The four years at OHS that they remembered was in a building with shining tiled floors, facing South Market Street.
Student life yearbook photos captured in black and white, show faculty and young men and women gazing into the camera lens attired in jeans and apparently pleased to display their white socks, tennis shoes and black loafers.
1964 was a significant year in American history, as just a month before these former Tigers graduated, Ford had introduced the iconic Mustang, the New York World’s Fair was scheduled to begin a month later and in February the Beatles had already made the first of their American appearances before the Ed Sullivan Show television audiences.
It was also a presidential election year, as Lyndon Johnson was elected to a first term seven months after the assassination of John F. Kennedy in Dallas.
Several members of the 1963 Opelousas High athletic teams attended the Evangeline Downs event, including those from the first football team that played for head coach Richard Talbot.
Only one member of that original Talbot coaching staff is still living, as former OHS assistant and baseball coach Dale Pefferkorn was additionally remembered for his expertise as a classroom math teacher.

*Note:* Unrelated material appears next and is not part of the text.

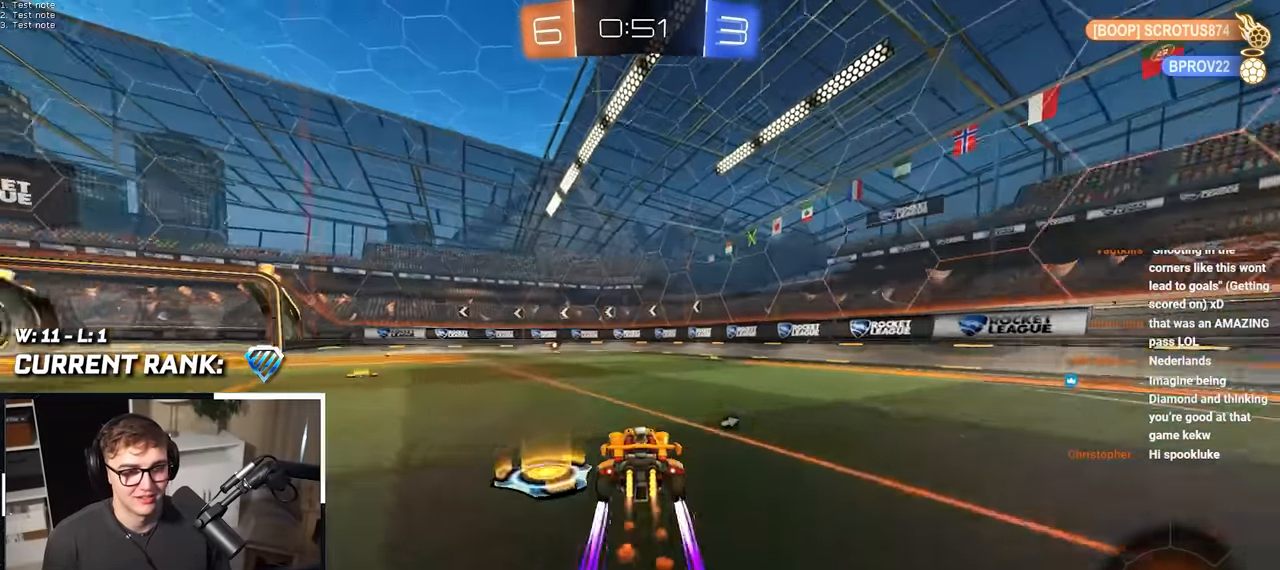
{"buttons": ["L2"], "left_stick": "up", "right_stick": "center", "events": []}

Charles Kessinger, a 1964 graduating class member, recalled the early pre-homeroom meetings beneath a tree in front of the school gym, where the boys in the class often gathered and discussed romances, acquisitions, plans for the weekend, teachers they feared or revered and the automobiles that were driven to school by some the senior boys from class.
Fran LaSalle remembered his days riding a new red and silver Honda Nighthawk motorcycle and his 1964 Pontiac GTO, the first of several with him behind the steering wheel..
Susie Leger Peck, the 1964 Miss OHS was also at the reunion with her husband and classmate A.T. Peck, while class Beau Roland Tauzin, also a pitcher on the baseball team, attended along with class Sweetheart Susan Pitre Rabalais and class president Jackie Perry Arceneaux.
Deceased members of the class were also remembered, including those that have died since the 55th class reunion.
Principal Payne Mahfouz appears on the opening page of the yearbook, and a glance and the memories further back further are there teachers like Mike Genovese, Vera Ruth Gilmore, Coach Bryant Goudeau, coach and future OHS school principal Leroy Ortego and Bernadette Klaus, chosen as 1964 Teacher of The Year.